Internally the group adopted a centralised democratic structure common to Fourth International sections, with national committees, local branches, and student clubs at institutions like the London School of Economics, Oxford University, and University of Manchester. It operated youth wings and engaged with the National Union of Students and sectoral work in the National Union of Mineworkers, Transport and General Workers' Union, and other trade unions. Key roles included editorial boards for publications, international liaison with the Fourth International leadership, and a presence at international conferences such as the World Federation of Democratic Youth gatherings and solidarity delegations to Cuba and Nicaragua.
The group organised and participated in anti-war demonstrations during the Vietnam War era, solidarity work with anti-colonial movements in Algeria and Palestine, anti-apartheid campaigns targeting South African trade and sports links, and anti-racist mobilisations in response to events like the Notting Hill race riots. It engaged in electoral interventions in local elections and contested strategy around supporting Labour Party candidates versus independent socialist lists, while organising workplace campaigns, strikes, and pickets in coordination with the Trades Union Congress and notable union leaders such as Arthur Scargill. Internationally it campaigned in solidarity with the Sandinistas, opposed US policy exemplified by Richard Nixon and Henry Kissinger, and debated positions on state capitalism in the Soviet Union and China during the leaderships of Leonid Brezhnev and Mao Zedong.
The organisation published newspapers and theoretical journals to advance Marxist analysis, with titles distributed at demonstrations and sold at universities and union meetings. Its press engaged with debates in periodicals such as the New Left Review, critiqued positions from the Communist Party of Great Britain, and responded to reporting by mainstream outlets like the Guardian and the Times. Publications carried essays on international events involving figures like Che Guevara, Fidel Castro, Salvador Allende, and analysed crises such as the Oil Crisis and the Yom Kippur War. Editorial boards coordinated translations of Fourth International documents and reviews of works by Rosa Luxemburg, Antonio Gramsci, and contemporary Trotskyist theorists.
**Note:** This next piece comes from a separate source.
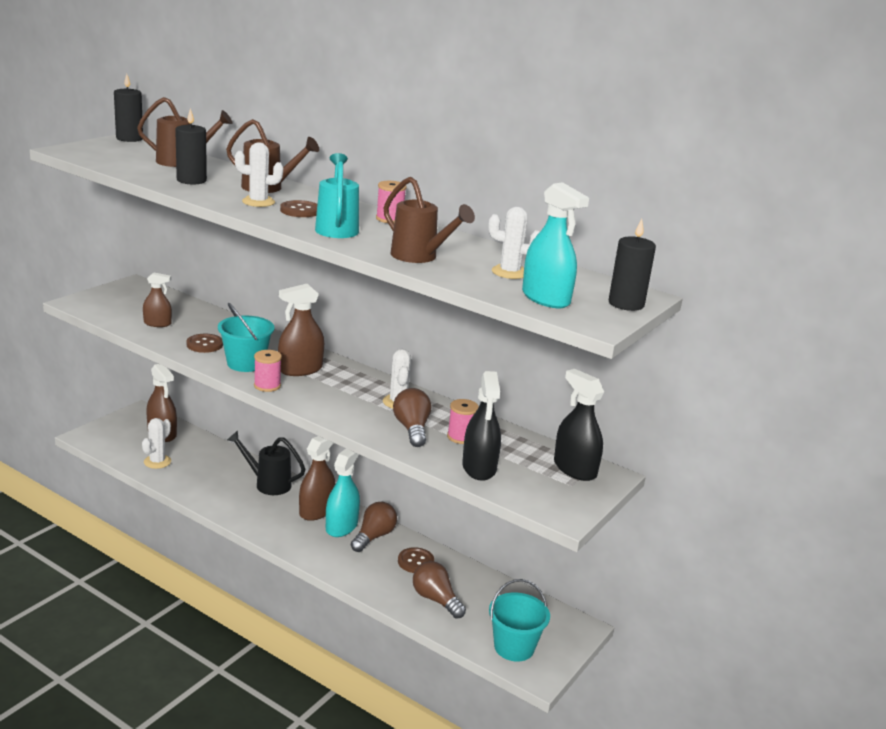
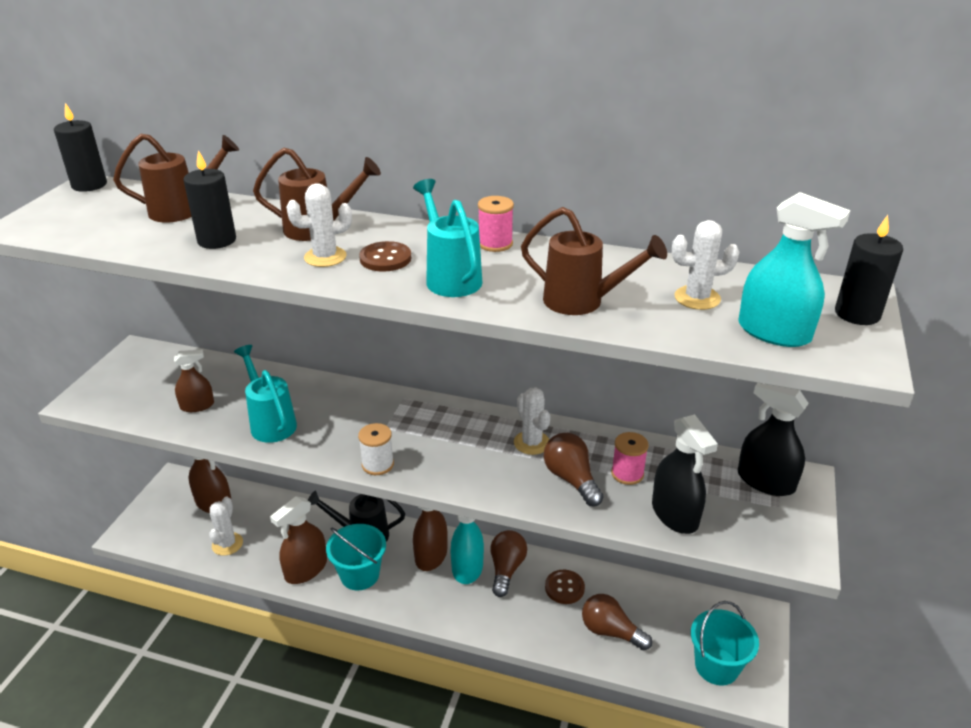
camera: 15 degrees left, 10 degrees up
(204, 344) = (270, 422): brown button -> turquoise watering can
(245, 363) = (334, 437): turquoise bucket -> turquoise bucket (360, 575)
(267, 386) = (378, 464): pink spool -> white spool
(300, 369) = (399, 427): brown spray bottle -> brown spray bottle (306, 569)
Factional disputes led to splits and mergers with groups in the Fourth International milieu, influencing formations such as the Socialist Workers Party, the International Socialist Group, and other tendency-based organisations. Its legacy persisted in networks active within the Labour Party, student movements at University College London and other institutions, and in historians' accounts alongside studies of the New Left and British radicalism. Former members became active in trade union leadership, academic careers, cultural production, and campaigns around anti-racism and anti-imperialism, contributing to archives held in collections related to the British Library and the Working Class Movement Library.